*EXERCISES:*
**A.** Answer these from the text on memory fragmentation, marking each answer (i), (ii) or (iii):
(i) In which game does the writer see out-of-memory situations, and how often?
(ii) What can crashing while the game is saving often result in?
(iii) What did a version of Gears of War running on Unreal 3 display?
**B.** List every strategy the text on memory fragmentation gives for dealing with out-of-memory situations.
**C.** Please carry on the text on memory fragmentation from the point where it stops.

If the memory pressure is high and fragmentation is present, even though free memory might exist to service a particular allocation request, the system might fail due to fragmentation (either in user space or due to physical memory fragmentation on some embedded devices). Fragmentation is a real and painful issue to deal with when it creeps up. It will often remain hidden during development until very late primarily due to two things: final content often comes very late in production and the game will often not run for more than one hour until late in production as well. Out of memory situations can happen in released titles on memory constrained devices. I see it at least twice a day in Game of War on my android tablet.

How to deal with it

On memory constrained devices, if you have memory fragmentation it is a fact of life that you will hit out of memory situations. This is even more likely if your software might run on devices below your minimum specifications (e.g: mobile android devices). When this happens, there are a few ways to deal with this. Here are the ones that come to mind, in increasing order of complexity:

Do nothing and let it crash and burn.

Many games go this route and it costs literally nothing to adopt this strategy (if you can call it that). Sadly, not all crashes will be equal in impact. It is quite common for save games to generate quite a few memory allocations and crashing while the game is saving can often result in corrupted save games. For obvious reasons, this is very bad for the user experience.

Let it crash but do so in a controller manner.

Games that realize that they might crash and instead opt to handle this with the least amount of effort will typically poll how much free memory remains and crash when it passes a threshold in a controlled and safe manner. Typically this implies doing this when the game isn’t doing anything important (such as saving the game) and presenting some kind of fatal error message to the user. As far I as I can recall, a version of Gears of War running on Unreal 3 simply displayed a dirty disk error. This is generally considered acceptable since while it isn’t ideal for the user, at least nothing of value will be lost and ultimately it will remain a minor annoyance (depending on the frequency of course).

Deal with it in a clever way.

*DATA SECTION:*
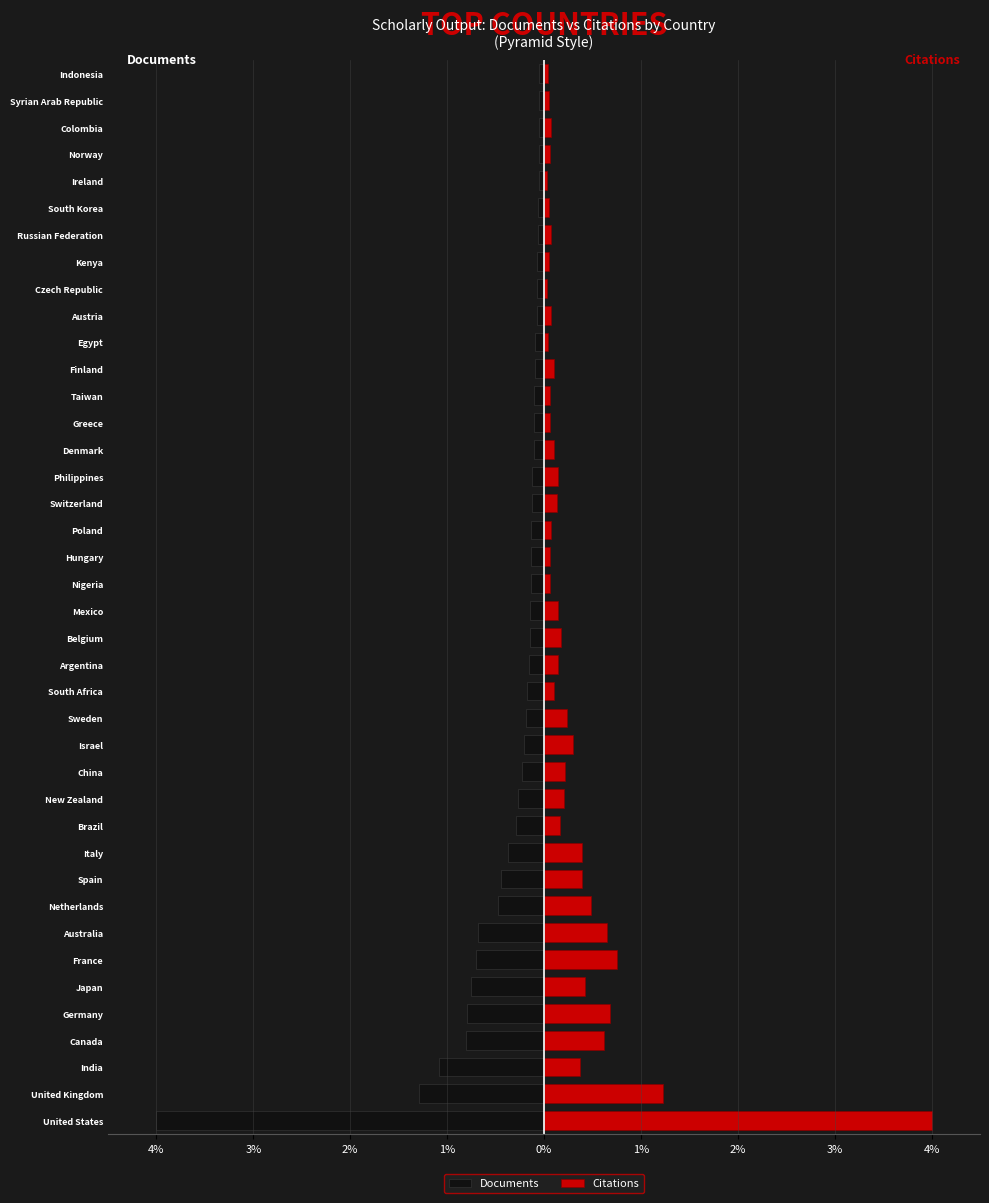

Which has a higher value, Australia or Brazil?

Brazil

*ACTIVITY ANSWERS:*
**A.**
(i) Game of War, at least twice a day on the writer's android tablet.
(ii) Corrupted save games.
(iii) A dirty disk error.

**B.**
- Doing nothing and letting it crash and burn
- Letting it crash in a controlled manner
- Dealing with it in a clever way

**C.**
Game of War is a good example of this. When the game runs out of memory, it sends you back to your home city screen and flashes some colours briefly. (I do not have access to the source code to confirm this but it appears to me to be the cause of this peculiar behaviour.) This can happen almost anywhere except when in the city screen. This is likely because the city screen has a low or very predictable memory footprint. This is superior to the previous approaches since while it remains a minor annoyance, at least you remain within the game and presumably you can continue playing for a little while longer.

Fix the underlying issues.

This often requires the largest time investment. Not only does it require extensive testing to make sure even under all your imposed hard limits you do not exceed the maximum memory allowed (e.g: 16 vs 16 players) but it often requires dealing with memory fragmentation and making sure that there is none or very little.

Case study: AAA title (2014)

During the development of AAA title (2014), our final content for most maps came in very late in development and it all came at once. This made testing everything very hard. We knew very early on that a single platform would struggle with memory pressure and that prediction proved very accurate: our PlayStation 3 title suffered from rampant out of memory situations.

A number of factors lead to this:

  • 64KB page sizes meant that our memory allocator had to deal properly with virtual memory to avoid fragmentation.
  • The PS3 has ~213MB of usable main memory and ~256MB of usable video memory. While you can use video memory as general purpose memory, accessing it from the CPU is very slow and is generally not recommended. This makes it the platform with the least amount of general purpose memory.
  • With high memory pressure comes memory fragmentation issues.

While we made sure to perform memory optimizations throughout development to reduce our footprint, ultimately it proved not to be sufficient when we neared our release date. The final major memory optimizations (both code and data) came in about 6 months before we released our title. Around that time, memory fragmentation reared its ugly head and the battle began.

Fighting memory fragmentation is hard and painful. Even though I had knowledge of how it happens prior to facing it, I had never had actual experience dealing with it.

The battle raged on for 6 months before we finally eradicated it for good. We ultimately released the game with much more free memory than we anticipated: our efforts finally paid off.

But that is not the whole story. Dealing with memory fragmentation is complicated and is best left to a future blog post. I will however discuss our plan to deal with our worst case scenario: failure to fix our memory fragmentation issues.

Few people on AAA title (2014) really knew how bad it really got. At one point I had over 100 separate bug reports of out of memory issues: so many that whenever I would make an improvement, all I could do was claim everything as fixed and see what came back. It became a running gag that I had over half the bug reports assigned to me.

At some point, about 2 months before our release date, we could play the game for about an hour or two before running out of memory due to memory fragmentation. It was bad and we weren’t sure if we were going to be able to fix the issue in time for the release or even in time for our first patch. To prepare for this scenario, we took a similar approach to Game of War and when we detected a low memory situation, we would force a map transition into the Player Hub level. This was a small level that you would return to in between story arcs. This made it the perfect place. It was expected that the map transition would always succeed (at least before the user got tired!) due to the fact that whatever was unloading was larger than what we loaded. The map transition would also save your progress ensuring that your save game would never corrupt due to this.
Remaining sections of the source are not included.